== Segment start ==

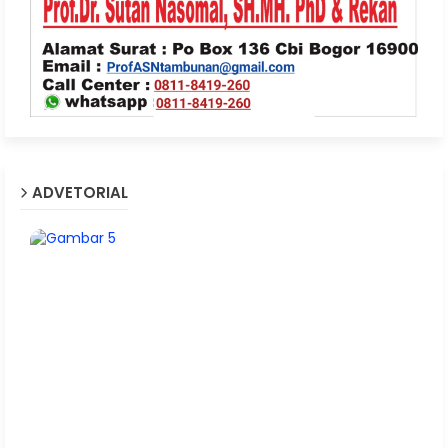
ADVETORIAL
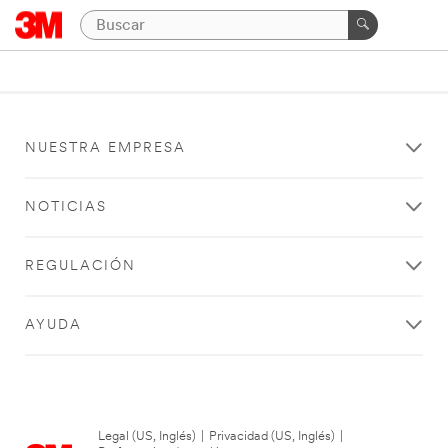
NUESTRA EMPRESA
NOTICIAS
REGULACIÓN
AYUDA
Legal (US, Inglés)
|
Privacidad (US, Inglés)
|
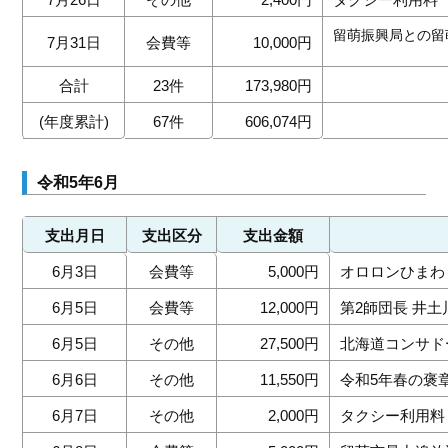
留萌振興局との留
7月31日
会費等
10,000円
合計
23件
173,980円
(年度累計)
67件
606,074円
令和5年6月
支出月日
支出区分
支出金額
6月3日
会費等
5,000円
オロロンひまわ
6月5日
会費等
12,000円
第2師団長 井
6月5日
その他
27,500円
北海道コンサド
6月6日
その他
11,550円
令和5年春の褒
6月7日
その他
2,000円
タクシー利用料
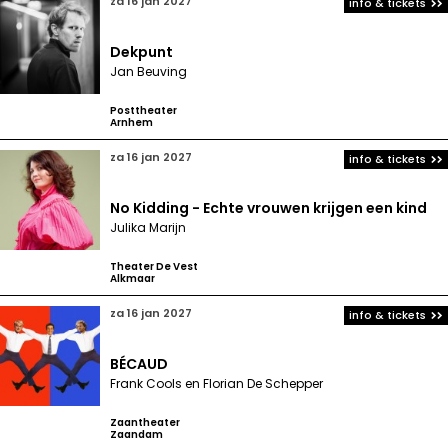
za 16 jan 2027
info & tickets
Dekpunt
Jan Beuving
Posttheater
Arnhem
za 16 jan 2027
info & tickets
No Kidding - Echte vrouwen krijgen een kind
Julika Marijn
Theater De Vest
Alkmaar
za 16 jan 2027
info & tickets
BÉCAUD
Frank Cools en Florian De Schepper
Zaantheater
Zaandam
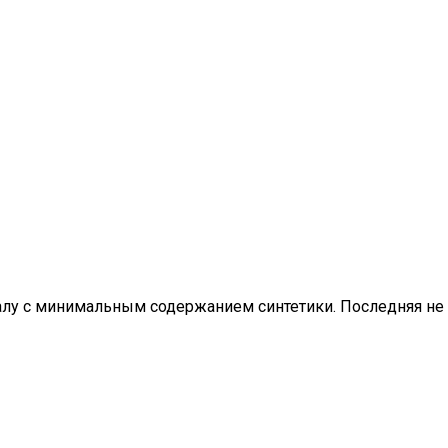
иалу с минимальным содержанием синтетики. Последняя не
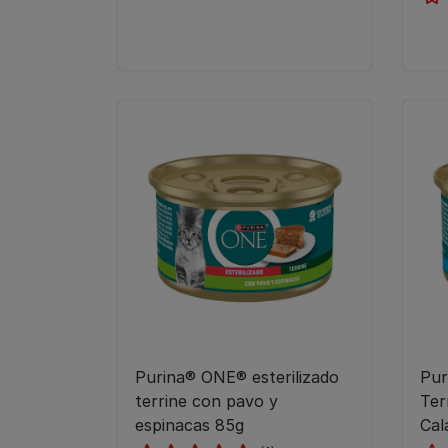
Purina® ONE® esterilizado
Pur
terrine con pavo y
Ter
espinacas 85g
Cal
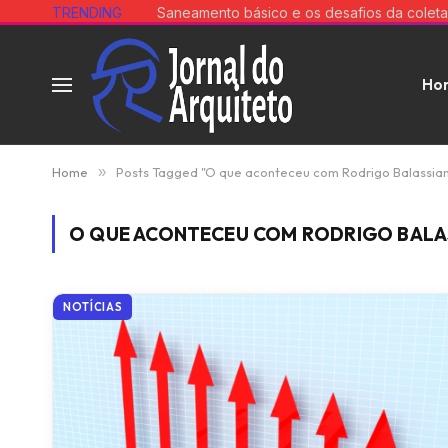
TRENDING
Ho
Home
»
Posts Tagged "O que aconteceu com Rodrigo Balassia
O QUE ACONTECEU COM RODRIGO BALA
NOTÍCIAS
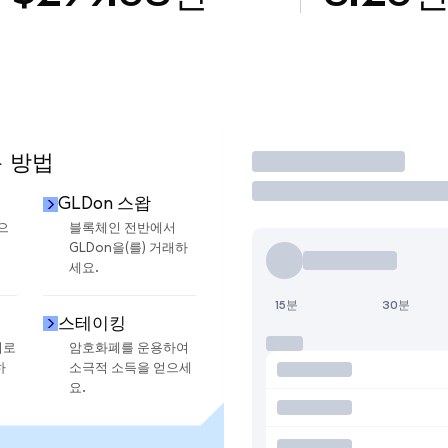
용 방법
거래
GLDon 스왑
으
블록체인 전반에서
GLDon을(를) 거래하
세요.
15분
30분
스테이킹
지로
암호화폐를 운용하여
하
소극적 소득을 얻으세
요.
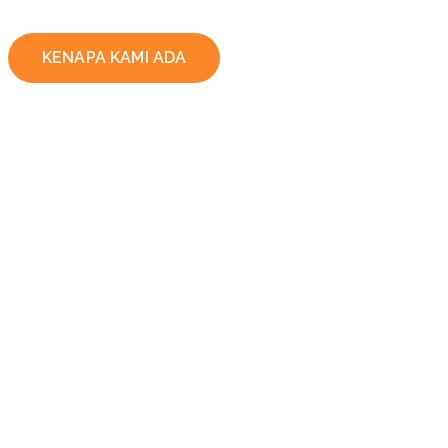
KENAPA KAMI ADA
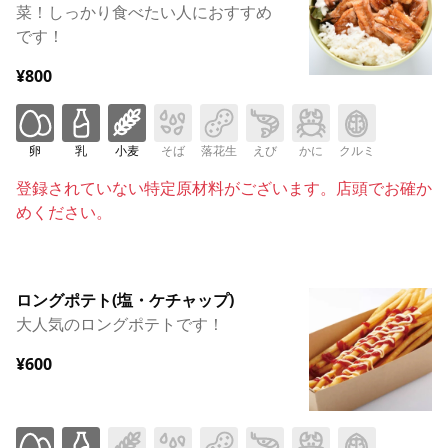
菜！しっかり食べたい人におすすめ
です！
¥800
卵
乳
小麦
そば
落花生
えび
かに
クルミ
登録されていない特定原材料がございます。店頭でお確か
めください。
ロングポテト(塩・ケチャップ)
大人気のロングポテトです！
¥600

== Segment end ==

### [The problem]
Return each of the lines exactly as they appear above, with no images.

### [Written answer]
ADVETORIAL
NUESTRA EMPRESA
NOTICIAS
REGULACIÓN
AYUDA
Legal (US, Inglés)
|
Privacidad (US, Inglés)
|
留萌振興局との留
7月31日
会費等
10,000円
合計
23件
173,980円
(年度累計)
67件
606,074円
令和5年6月
支出月日
支出区分
支出金額
6月3日
会費等
5,000円
オロロンひまわ
6月5日
会費等
12,000円
第2師団長 井
6月5日
その他
27,500円
北海道コンサド
6月6日
その他
11,550円
令和5年春の褒
6月7日
その他
2,000円
タクシー利用料
za 16 jan 2027
info & tickets
Dekpunt
Jan Beuving
Posttheater
Arnhem
za 16 jan 2027
info & tickets
No Kidding - Echte vrouwen krijgen een kind
Julika Marijn
Theater De Vest
Alkmaar
za 16 jan 2027
info & tickets
BÉCAUD
Frank Cools en Florian De Schepper
Zaantheater
Zaandam
иалу с минимальным содержанием синтетики. Последняя не
Purina® ONE® esterilizado
Pur
terrine con pavo y
Ter
espinacas 85g
Cal
TRENDING
Ho
Home
»
Posts Tagged "O que aconteceu com Rodrigo Balassia
O QUE ACONTECEU COM RODRIGO BALA
NOTÍCIAS
용 방법
거래
GLDon 스왑
으
블록체인 전반에서
GLDon을(를) 거래하
세요.
15분
30분
스테이킹
지로
암호화폐를 운용하여
하
소극적 소득을 얻으세
요.
KENAPA KAMI ADA
菜！しっかり食べたい人におすすめ
です！
¥800
卵
乳
小麦
そば
落花生
えび
かに
クルミ
登録されていない特定原材料がございます。店頭でお確か
めください。
ロングポテト(塩・ケチャップ)
大人気のロングポテトです！
¥600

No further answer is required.